## Alıştırma Bölümleri
a: "Sarışın olmak" yazısına göre anne ilk kez kaç yaşında sarışın oldu?
b: "Sarışın olmak" yazısında "Sanırım sarışın olmak" sözlerinden "sonradan geleceklerden habersizdik..." sözlerine kadar uzanan bölümü olduğu gibi yazın.

## Alıntılanan Metin
31 Mayıs 2013 Cuma

Sarışın olmak


        Annem kafayı yedi!
Sanırım sarışın olmak böyle bir şey. Evet, annem 50 yaşında ilk defa sarışın oldu. Sebebi yılların rengi "fındık kabuğu"nun artık annemin beklentilerini karşılamıyor olması. Çok beyazı varmış da artık 3 haftada bir dip boya yaptırması gerekiyormuş da, hiç sevmiyormuş kuaföre gitmeyi de şöyle 2 ayda bir anca boyatsa ne güzel olurmuş da derken saçı platine yakın sarı olursa bu boyatma arasının uzayacağını keşfetti anacığım. Sonra saçına oryal değdirmeden (birebir kendisinin kalıplarıyla konuşuyorum yanlış anlaşılmasın) açma denemeleri -anlatsam o kısımlar daha komik aslında ya neyse- hüsranla sonuçlanınca çok şükür 1 ay önce gitti, saçına röfle yaptırdı. İşte şöyle yandaki resim gibi bir şey oldu şimdilik... 1 ay sonra gidip tekrar daha da açık bir renk yapacakmış saçını. Tabi en başından annemin saç rengini değiştirmesi bile çok acaip bir olaydı da sonradan geleceklerden habersizdik...

        Benim annem düğünler hariç makyaj yapmaz, açık ve net. O zaman bile gözüne kalem çeker, bir de neredeyse hiç belli olmayan bir ruj sürer, o kadar. Yalvarırım allık sürebilmek için, zar zor belki rimel sürmeye ikna ederim... İnanılmaz kokoş bir teyzem olmasına rağmen annem öyle değil işte... Arada bir şu kırışıklık için gece gündüz kremi alır, onu da kendi sürmez genelde babam bitirir. Hani ben bizim evde (ben büyüyene kadar) hiç maske, saç bakım ürünü, kozmetik ürün falan görmedim. Bu kozmetik isteksizliğinin yanında janjanlı, cafcaflı, desenli şeyler giymez. Tipik bir sınıf öğretmenidir, kumaş pantolon, pastel renklerde bir hırka veya gömlek, içine de beyaz bir askılı. Sıklıkla böyle giyinmeyi tercih eder... Devlet memurları için etek giyme zorunluluğu ortadan kalkınca en çok rahatlayan insan herhalde annemdir çünkü hatırlıyorum, en çok şikayet ettiği şey okula giderken giydiği eteklerdi... Üstelik ne ücra köylerde çalışıp da en çok bundan şikayet etmesi etekten ne kadar hoşlandığını gösteriyor sanırım...

## Verilen Bilgiler
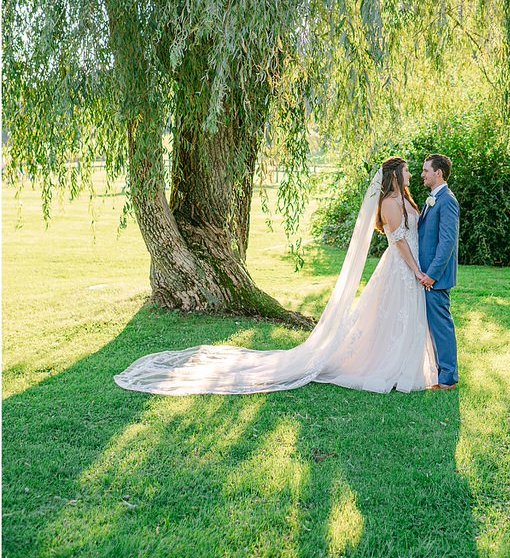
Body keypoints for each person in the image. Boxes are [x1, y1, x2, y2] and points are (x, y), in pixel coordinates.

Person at [113, 156, 449, 395]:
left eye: (414, 171)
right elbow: (399, 240)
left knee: (398, 320)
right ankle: (386, 367)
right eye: (407, 171)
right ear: (394, 176)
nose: (411, 175)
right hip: (401, 267)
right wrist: (416, 269)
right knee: (389, 319)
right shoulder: (390, 202)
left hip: (410, 270)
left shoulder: (406, 198)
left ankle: (409, 367)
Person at [418, 153, 460, 389]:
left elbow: (447, 243)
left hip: (436, 278)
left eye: (426, 170)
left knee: (441, 326)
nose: (422, 174)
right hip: (427, 275)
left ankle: (448, 378)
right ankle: (439, 373)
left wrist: (432, 274)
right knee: (435, 325)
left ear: (438, 173)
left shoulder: (447, 200)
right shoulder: (434, 198)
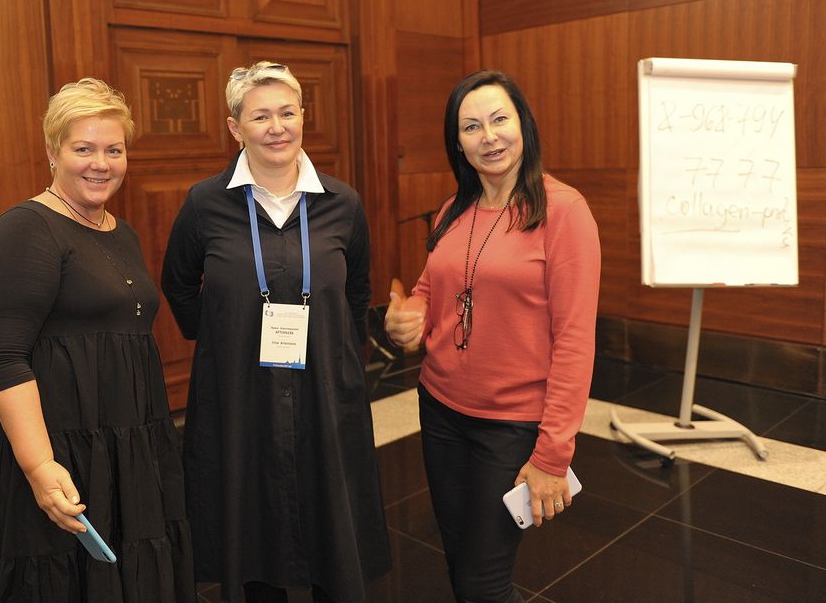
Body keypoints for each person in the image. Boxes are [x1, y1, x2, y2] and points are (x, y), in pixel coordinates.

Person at [0, 78, 195, 602]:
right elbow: (3, 357)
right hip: (50, 441)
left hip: (115, 436)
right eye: (83, 149)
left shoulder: (120, 230)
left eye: (114, 150)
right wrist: (39, 465)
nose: (101, 163)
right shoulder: (23, 231)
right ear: (53, 151)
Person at [161, 61, 391, 603]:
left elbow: (358, 290)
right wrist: (222, 337)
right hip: (239, 391)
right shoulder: (204, 203)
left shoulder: (342, 202)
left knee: (331, 519)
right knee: (251, 521)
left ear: (303, 117)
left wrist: (341, 354)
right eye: (260, 116)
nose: (277, 127)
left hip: (325, 391)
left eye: (287, 113)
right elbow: (178, 284)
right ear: (235, 128)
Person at [385, 69, 600, 603]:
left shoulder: (563, 212)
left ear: (523, 124)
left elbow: (575, 340)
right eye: (471, 126)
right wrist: (410, 315)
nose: (489, 136)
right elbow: (430, 287)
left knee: (484, 583)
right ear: (457, 142)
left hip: (510, 425)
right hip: (440, 410)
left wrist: (552, 455)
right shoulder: (452, 209)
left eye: (500, 119)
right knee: (461, 567)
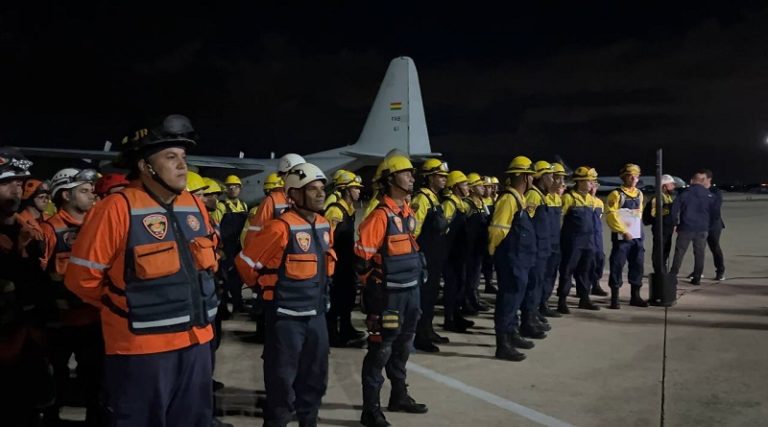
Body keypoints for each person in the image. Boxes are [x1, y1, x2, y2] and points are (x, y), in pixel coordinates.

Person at [65, 115, 219, 426]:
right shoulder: (115, 208)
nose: (182, 166)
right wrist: (129, 306)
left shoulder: (195, 205)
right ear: (145, 166)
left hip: (197, 343)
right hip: (141, 350)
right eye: (170, 157)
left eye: (184, 157)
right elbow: (81, 280)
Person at [236, 162, 333, 427]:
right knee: (281, 381)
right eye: (312, 189)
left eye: (321, 188)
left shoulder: (324, 225)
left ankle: (308, 421)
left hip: (316, 316)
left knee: (315, 378)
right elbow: (245, 263)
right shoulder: (279, 227)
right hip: (286, 319)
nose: (320, 193)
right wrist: (267, 289)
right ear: (294, 194)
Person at [355, 154, 428, 426]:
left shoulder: (407, 212)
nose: (412, 176)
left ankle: (399, 395)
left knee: (403, 347)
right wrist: (373, 299)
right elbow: (361, 261)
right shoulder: (379, 216)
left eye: (412, 172)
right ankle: (370, 410)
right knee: (381, 350)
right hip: (388, 296)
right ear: (389, 179)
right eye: (406, 172)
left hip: (410, 292)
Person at [41, 167, 102, 425]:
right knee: (54, 379)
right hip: (60, 323)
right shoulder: (49, 231)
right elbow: (39, 277)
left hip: (92, 319)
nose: (92, 196)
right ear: (65, 194)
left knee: (96, 381)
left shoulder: (98, 227)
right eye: (84, 191)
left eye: (92, 191)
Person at [0, 147, 56, 425]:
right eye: (7, 181)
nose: (16, 188)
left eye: (20, 183)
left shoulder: (30, 232)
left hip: (27, 340)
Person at [488, 156, 537, 361]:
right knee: (508, 300)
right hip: (511, 258)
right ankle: (503, 344)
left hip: (520, 258)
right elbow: (497, 230)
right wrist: (493, 252)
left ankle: (512, 334)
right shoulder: (509, 199)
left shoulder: (518, 197)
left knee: (515, 298)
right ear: (526, 177)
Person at [410, 158, 450, 352]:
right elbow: (413, 232)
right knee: (424, 298)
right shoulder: (422, 199)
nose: (444, 179)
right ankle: (420, 336)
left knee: (432, 296)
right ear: (429, 177)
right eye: (440, 176)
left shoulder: (434, 199)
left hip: (435, 258)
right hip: (425, 258)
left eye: (445, 176)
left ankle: (428, 329)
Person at [324, 170, 366, 347]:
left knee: (347, 298)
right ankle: (332, 335)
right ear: (347, 190)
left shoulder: (349, 209)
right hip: (337, 264)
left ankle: (346, 329)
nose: (359, 191)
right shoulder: (335, 210)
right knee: (336, 300)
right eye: (355, 188)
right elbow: (326, 240)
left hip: (347, 262)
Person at [557, 167, 600, 313]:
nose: (593, 184)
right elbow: (558, 218)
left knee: (586, 270)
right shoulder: (569, 198)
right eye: (590, 181)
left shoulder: (590, 199)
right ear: (580, 182)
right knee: (567, 270)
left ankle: (584, 299)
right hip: (573, 241)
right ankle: (562, 300)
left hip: (588, 241)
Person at [605, 163, 647, 309]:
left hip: (637, 237)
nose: (634, 178)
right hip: (623, 238)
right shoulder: (616, 194)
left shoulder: (639, 194)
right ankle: (615, 298)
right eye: (631, 175)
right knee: (617, 265)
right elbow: (611, 215)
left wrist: (637, 233)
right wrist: (623, 231)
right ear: (624, 177)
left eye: (636, 175)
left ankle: (635, 296)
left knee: (637, 265)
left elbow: (638, 214)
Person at [521, 161, 554, 336]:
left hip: (543, 249)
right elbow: (528, 223)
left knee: (538, 284)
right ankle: (527, 321)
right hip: (536, 250)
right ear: (541, 178)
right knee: (532, 286)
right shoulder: (533, 196)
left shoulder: (540, 195)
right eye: (550, 176)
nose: (553, 179)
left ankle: (533, 316)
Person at [441, 170, 474, 333]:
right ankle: (449, 319)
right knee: (451, 286)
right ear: (455, 187)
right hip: (450, 255)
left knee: (459, 285)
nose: (468, 187)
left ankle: (456, 314)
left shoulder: (460, 204)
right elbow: (443, 230)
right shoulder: (450, 204)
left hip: (458, 254)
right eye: (464, 184)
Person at [669, 170, 714, 285]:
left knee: (679, 252)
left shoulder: (685, 193)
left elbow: (674, 209)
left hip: (686, 227)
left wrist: (675, 223)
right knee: (700, 253)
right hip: (702, 228)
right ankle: (697, 278)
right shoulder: (708, 194)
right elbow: (714, 211)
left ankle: (673, 276)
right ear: (703, 181)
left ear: (691, 180)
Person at [539, 162, 567, 318]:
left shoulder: (557, 198)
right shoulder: (541, 197)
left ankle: (544, 302)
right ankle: (537, 306)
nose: (562, 183)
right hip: (544, 244)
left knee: (550, 274)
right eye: (558, 178)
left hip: (555, 243)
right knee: (540, 276)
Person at [218, 174, 249, 314]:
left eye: (236, 187)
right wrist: (219, 248)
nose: (233, 190)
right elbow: (214, 229)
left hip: (238, 248)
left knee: (237, 278)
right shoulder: (221, 206)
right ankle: (223, 308)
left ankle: (238, 305)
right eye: (230, 187)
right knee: (223, 279)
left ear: (240, 189)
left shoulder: (243, 205)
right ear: (226, 190)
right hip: (225, 249)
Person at [463, 172, 491, 314]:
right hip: (469, 246)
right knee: (469, 276)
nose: (483, 188)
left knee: (475, 276)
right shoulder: (467, 204)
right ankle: (467, 302)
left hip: (478, 246)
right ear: (472, 188)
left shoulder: (481, 203)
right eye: (479, 186)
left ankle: (474, 299)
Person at [643, 174, 677, 271]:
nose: (674, 186)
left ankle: (663, 270)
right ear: (664, 186)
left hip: (667, 229)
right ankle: (659, 271)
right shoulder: (657, 198)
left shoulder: (667, 197)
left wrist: (674, 223)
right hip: (660, 229)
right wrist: (668, 208)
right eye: (672, 184)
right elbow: (655, 214)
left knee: (665, 251)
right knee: (659, 251)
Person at [697, 169, 726, 281]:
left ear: (709, 179)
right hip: (700, 223)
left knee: (714, 247)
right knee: (699, 248)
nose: (700, 180)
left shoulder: (715, 191)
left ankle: (720, 271)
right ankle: (698, 271)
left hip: (713, 224)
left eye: (702, 178)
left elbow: (715, 210)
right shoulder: (697, 191)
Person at [589, 171, 608, 297]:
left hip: (597, 235)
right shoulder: (581, 200)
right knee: (584, 262)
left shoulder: (599, 202)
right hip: (585, 235)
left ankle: (596, 284)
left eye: (595, 184)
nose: (593, 186)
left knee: (600, 259)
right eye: (591, 183)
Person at [481, 176, 499, 294]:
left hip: (489, 234)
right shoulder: (480, 201)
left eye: (491, 187)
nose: (491, 189)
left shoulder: (494, 200)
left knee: (489, 262)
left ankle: (489, 282)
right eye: (487, 187)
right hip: (481, 235)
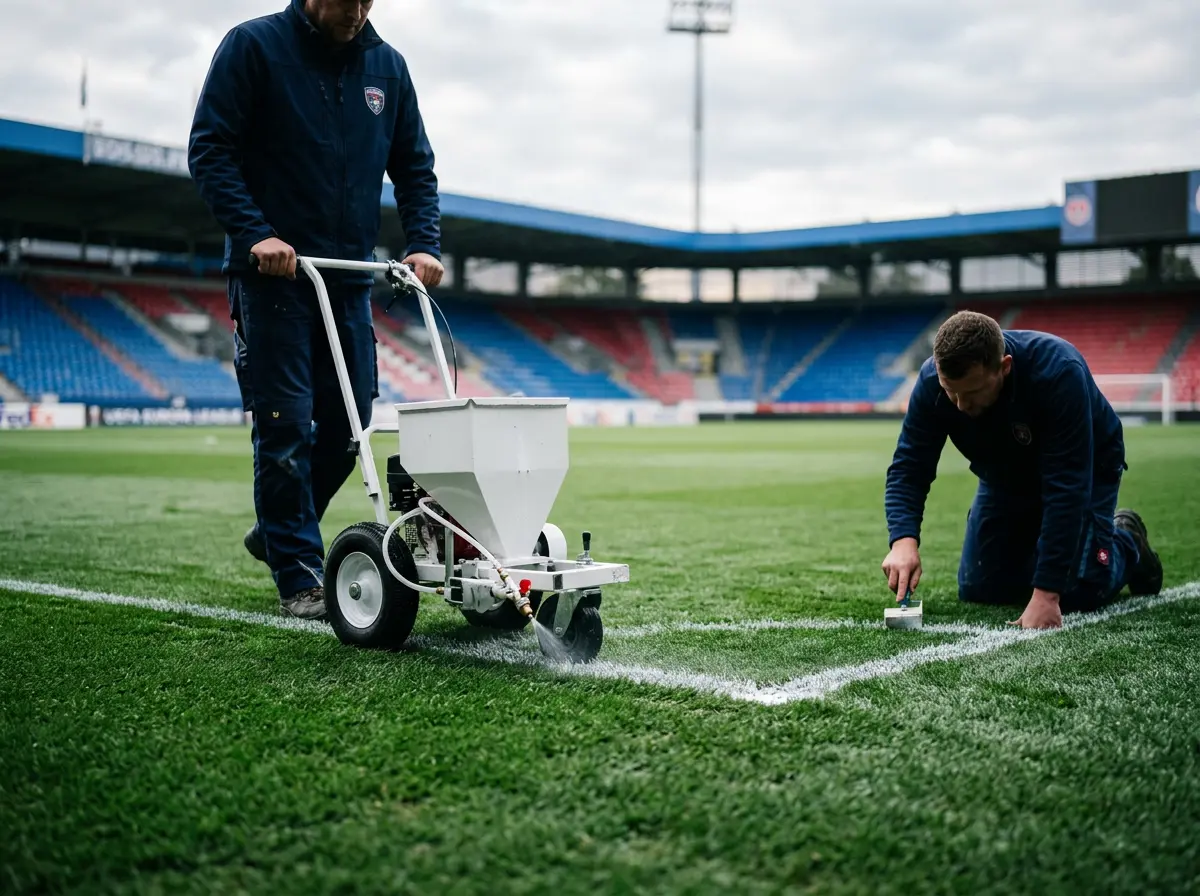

## Yanıtlar
a: 50 yaşında.

b:
Sanırım sarışın olmak böyle bir şey. Evet, annem 50 yaşında ilk defa sarışın oldu. Sebebi yılların rengi "fındık kabuğu"nun artık annemin beklentilerini karşılamıyor olması. Çok beyazı varmış da artık 3 haftada bir dip boya yaptırması gerekiyormuş da, hiç sevmiyormuş kuaföre gitmeyi de şöyle 2 ayda bir anca boyatsa ne güzel olurmuş da derken saçı platine yakın sarı olursa bu boyatma arasının uzayacağını keşfetti anacığım. Sonra saçına oryal değdirmeden (birebir kendisinin kalıplarıyla konuşuyorum yanlış anlaşılmasın) açma denemeleri -anlatsam o kısımlar daha komik aslında ya neyse- hüsranla sonuçlanınca çok şükür 1 ay önce gitti, saçına röfle yaptırdı. İşte şöyle yandaki resim gibi bir şey oldu şimdilik... 1 ay sonra gidip tekrar daha da açık bir renk yapacakmış saçını. Tabi en başından annemin saç rengini değiştirmesi bile çok acaip bir olaydı da sonradan geleceklerden habersizdik...